▶ [PROMPT]: Beginning at the line that contains "Rank the series" and continuing to the end of the records, arrange those lines as a numbered list. Omit blank lines and pictures.

▶ [THE DATA]:
■ ■ ■
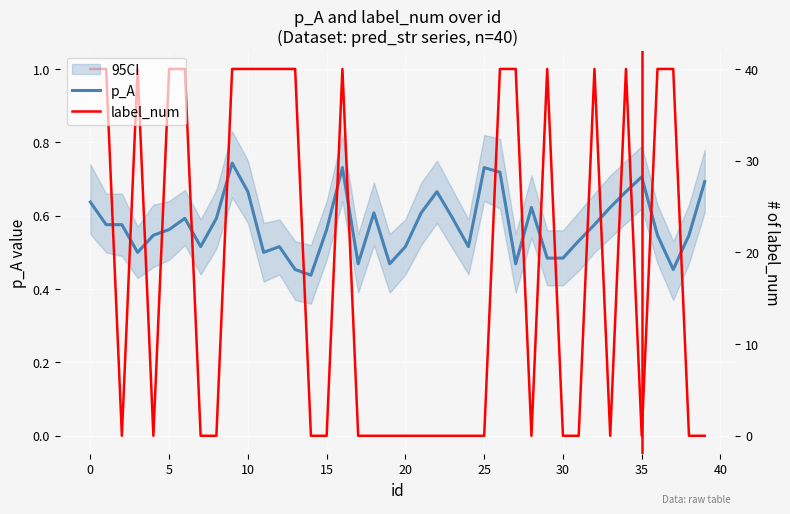

What is the value of the p_A point at the 39th from the left?

0.5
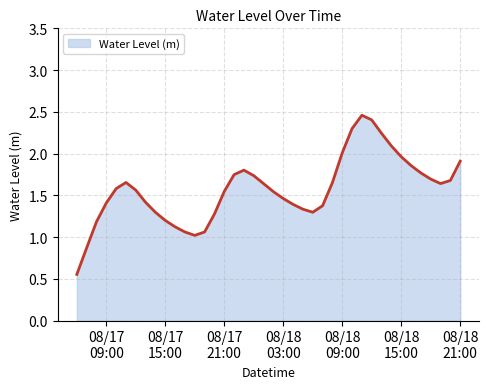

What is the average value?

1.6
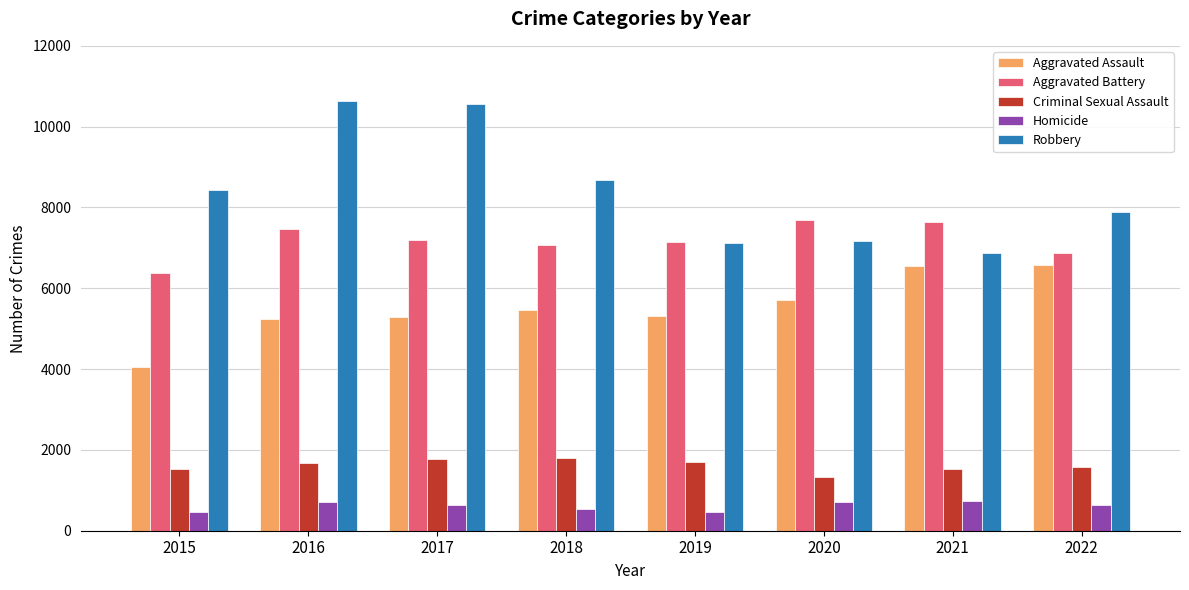

Rank the series by their maximum value, from highest to lowest.

Robbery, Aggravated Battery, Aggravated Assault, Criminal Sexual Assault, Homicide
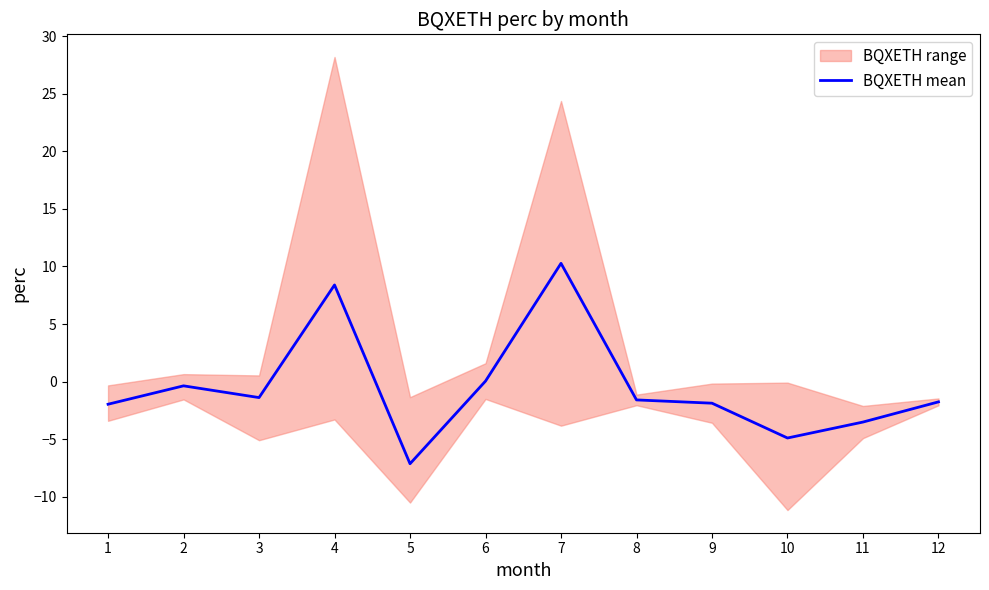

What is the change in value from 2 to 4?

+8.8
■ ■ ■
▶ [WRITTEN SOLUTION]:
1. Rank the series by their maximum value, from highest to lowest.
2. Robbery, Aggravated Battery, Aggravated Assault, Criminal Sexual Assault, Homicide
3. What is the change in value from 2 to 4?
4. +8.8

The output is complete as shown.